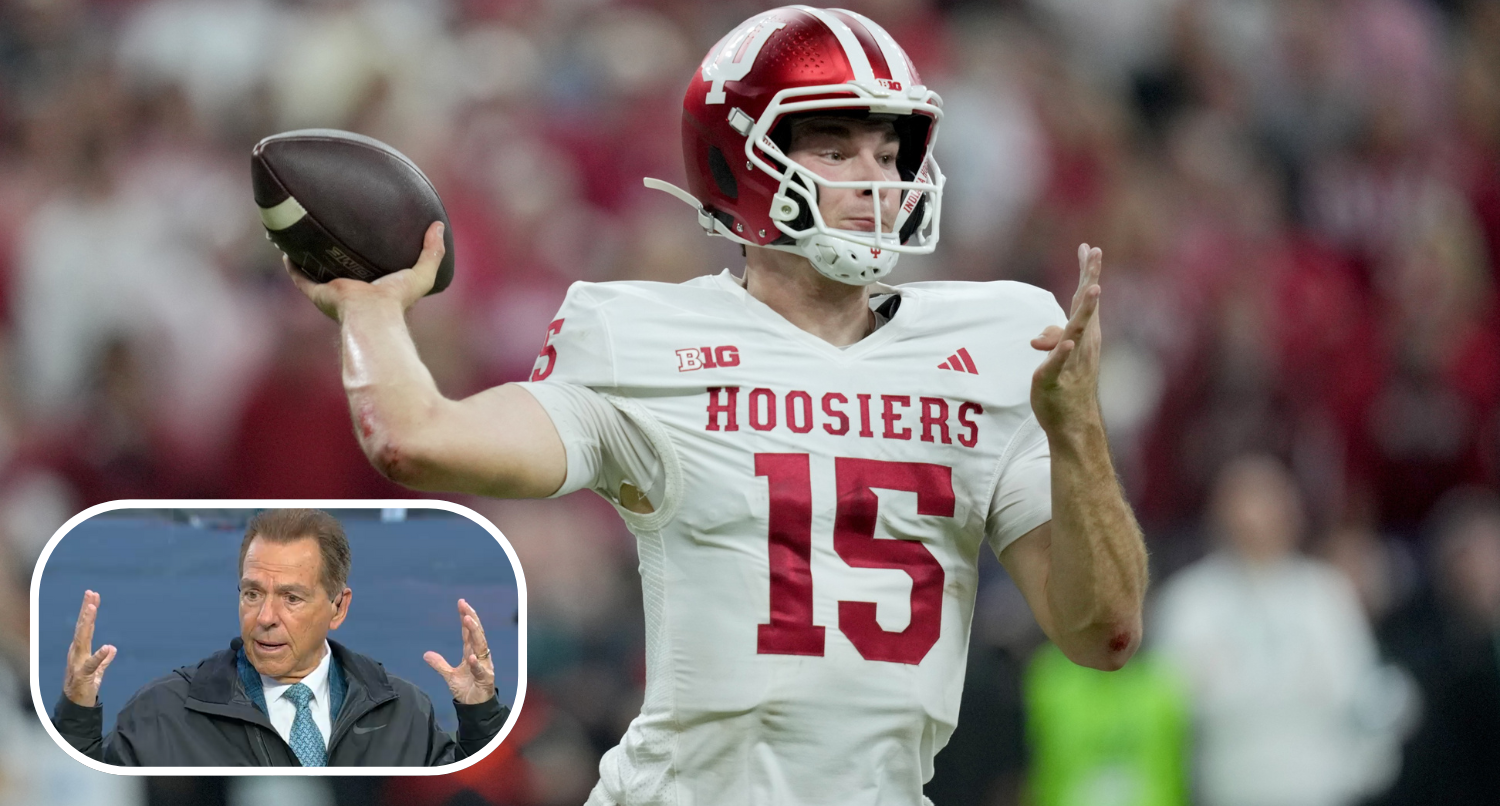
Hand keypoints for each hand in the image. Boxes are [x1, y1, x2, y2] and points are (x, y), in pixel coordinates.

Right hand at [63, 590, 115, 706]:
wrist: (75, 707)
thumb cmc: (83, 687)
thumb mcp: (96, 672)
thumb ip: (103, 660)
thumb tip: (112, 649)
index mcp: (80, 650)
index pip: (85, 627)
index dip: (89, 611)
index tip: (93, 595)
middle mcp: (76, 653)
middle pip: (82, 628)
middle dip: (86, 611)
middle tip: (91, 594)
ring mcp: (77, 663)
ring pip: (82, 639)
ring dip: (86, 623)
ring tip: (91, 608)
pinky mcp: (83, 676)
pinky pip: (92, 665)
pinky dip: (100, 656)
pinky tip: (109, 648)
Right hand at [287, 221, 445, 321]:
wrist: (373, 312)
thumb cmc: (397, 298)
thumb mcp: (422, 273)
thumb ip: (433, 252)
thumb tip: (439, 226)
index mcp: (373, 287)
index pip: (368, 268)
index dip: (364, 253)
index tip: (362, 233)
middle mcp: (351, 289)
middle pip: (339, 267)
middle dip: (334, 252)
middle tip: (331, 228)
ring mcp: (332, 291)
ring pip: (316, 271)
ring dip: (310, 256)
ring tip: (304, 234)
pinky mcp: (317, 293)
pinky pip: (300, 277)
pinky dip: (292, 265)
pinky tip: (287, 249)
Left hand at [423, 599, 495, 704]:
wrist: (476, 707)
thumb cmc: (467, 689)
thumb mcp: (449, 675)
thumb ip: (440, 664)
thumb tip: (426, 654)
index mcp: (472, 653)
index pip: (468, 632)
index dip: (465, 617)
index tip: (461, 603)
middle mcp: (480, 656)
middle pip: (476, 633)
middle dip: (471, 619)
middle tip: (465, 605)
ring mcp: (484, 666)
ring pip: (481, 646)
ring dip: (474, 632)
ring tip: (467, 620)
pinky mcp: (485, 679)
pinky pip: (480, 670)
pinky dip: (476, 663)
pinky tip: (471, 657)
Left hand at [1030, 244, 1103, 435]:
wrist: (1073, 421)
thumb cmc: (1068, 385)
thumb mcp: (1059, 355)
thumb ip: (1053, 337)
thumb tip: (1039, 337)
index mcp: (1084, 336)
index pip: (1084, 299)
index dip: (1086, 273)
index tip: (1089, 248)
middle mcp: (1083, 344)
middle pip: (1086, 306)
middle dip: (1091, 278)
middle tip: (1096, 253)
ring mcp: (1072, 360)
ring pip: (1078, 330)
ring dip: (1087, 310)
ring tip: (1094, 289)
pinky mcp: (1056, 378)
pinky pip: (1060, 362)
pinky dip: (1062, 351)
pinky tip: (1068, 342)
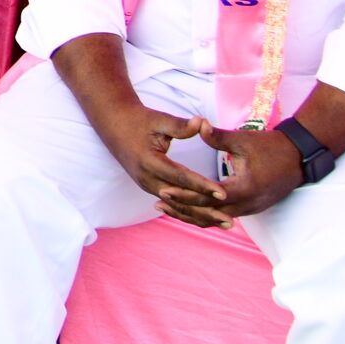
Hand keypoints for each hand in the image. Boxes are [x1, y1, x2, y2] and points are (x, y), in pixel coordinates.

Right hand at [85, 95, 221, 213]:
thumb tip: (202, 122)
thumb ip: (181, 126)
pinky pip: (172, 203)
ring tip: (224, 223)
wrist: (115, 124)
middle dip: (205, 211)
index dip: (202, 185)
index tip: (223, 193)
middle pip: (180, 200)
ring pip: (177, 206)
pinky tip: (208, 216)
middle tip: (230, 221)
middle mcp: (146, 178)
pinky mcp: (149, 187)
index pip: (181, 177)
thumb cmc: (140, 120)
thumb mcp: (160, 120)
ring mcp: (146, 185)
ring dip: (200, 215)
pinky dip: (190, 211)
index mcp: (149, 161)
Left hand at [169, 125, 305, 226]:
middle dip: (183, 209)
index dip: (185, 195)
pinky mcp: (252, 209)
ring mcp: (251, 209)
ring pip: (215, 219)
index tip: (164, 189)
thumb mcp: (244, 140)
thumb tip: (198, 125)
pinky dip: (205, 214)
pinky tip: (189, 209)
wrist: (300, 157)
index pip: (208, 197)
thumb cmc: (271, 146)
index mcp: (245, 188)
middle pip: (209, 214)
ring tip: (167, 208)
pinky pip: (223, 216)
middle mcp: (248, 204)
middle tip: (158, 202)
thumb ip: (218, 137)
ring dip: (192, 214)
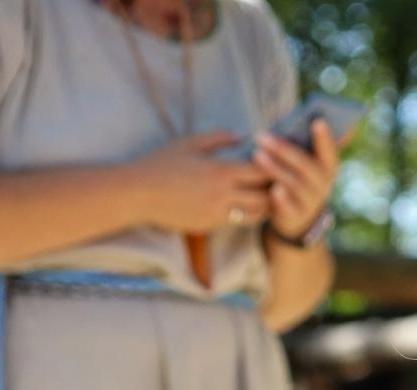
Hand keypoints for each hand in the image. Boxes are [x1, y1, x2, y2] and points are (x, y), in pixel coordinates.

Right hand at [131, 131, 271, 232]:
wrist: (138, 193)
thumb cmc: (162, 164)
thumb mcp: (190, 144)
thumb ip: (219, 138)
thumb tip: (243, 136)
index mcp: (221, 171)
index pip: (262, 171)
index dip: (273, 168)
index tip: (276, 163)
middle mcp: (223, 194)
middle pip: (265, 195)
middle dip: (274, 189)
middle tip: (277, 183)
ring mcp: (218, 212)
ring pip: (257, 213)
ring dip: (265, 206)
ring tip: (266, 196)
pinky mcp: (211, 225)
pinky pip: (239, 222)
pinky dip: (248, 214)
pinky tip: (248, 206)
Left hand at [254, 118, 340, 243]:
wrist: (295, 216)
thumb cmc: (294, 178)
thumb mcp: (301, 163)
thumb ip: (299, 144)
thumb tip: (294, 118)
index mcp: (327, 168)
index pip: (329, 151)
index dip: (325, 138)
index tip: (317, 121)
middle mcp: (323, 185)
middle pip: (307, 166)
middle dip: (284, 150)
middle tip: (262, 136)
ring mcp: (311, 202)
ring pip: (296, 184)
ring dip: (277, 169)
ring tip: (257, 155)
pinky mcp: (297, 216)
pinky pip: (290, 207)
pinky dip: (283, 199)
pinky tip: (274, 190)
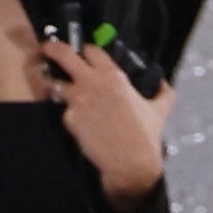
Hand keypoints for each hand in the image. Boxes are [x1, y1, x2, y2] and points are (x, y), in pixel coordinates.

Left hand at [57, 33, 170, 198]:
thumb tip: (164, 83)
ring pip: (56, 83)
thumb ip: (163, 93)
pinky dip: (69, 115)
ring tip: (60, 91)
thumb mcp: (160, 111)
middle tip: (48, 49)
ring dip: (57, 86)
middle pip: (63, 54)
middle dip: (53, 49)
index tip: (84, 55)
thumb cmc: (146, 136)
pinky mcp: (69, 118)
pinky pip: (64, 111)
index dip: (87, 52)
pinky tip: (79, 123)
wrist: (130, 163)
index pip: (91, 50)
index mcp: (114, 76)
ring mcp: (78, 100)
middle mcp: (92, 83)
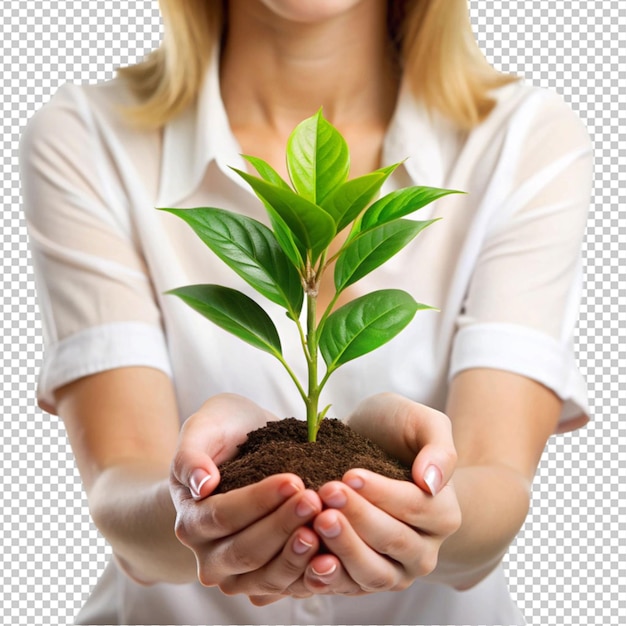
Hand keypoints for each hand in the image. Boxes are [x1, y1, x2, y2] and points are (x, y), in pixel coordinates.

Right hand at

───

**Task item**.
Retype nothing except the lines from the first line of the listing above through the line with "ring tip: (91, 608)", exactly as they stand, and no pictures.

**Task output**.
Hand keypoints for each hand in the image. Boxes are [x1, y1, x2, y2] and points are (x, y), in pixel coordinates.

Right hand at [63, 590, 115, 706]:
wrist: (75, 707)
thumb cmc: (83, 687)
thumb mcp: (96, 672)
thumb ip: (103, 660)
thumb tip: (112, 649)
index mcp: (80, 650)
index pip: (85, 627)
index dip: (89, 611)
index tip: (93, 595)
middle mcp: (76, 653)
middle pip: (82, 628)
middle dip: (86, 611)
middle tip: (91, 594)
ring mcp: (77, 663)
ring pip: (82, 639)
ring dip: (86, 623)
ring tip: (91, 608)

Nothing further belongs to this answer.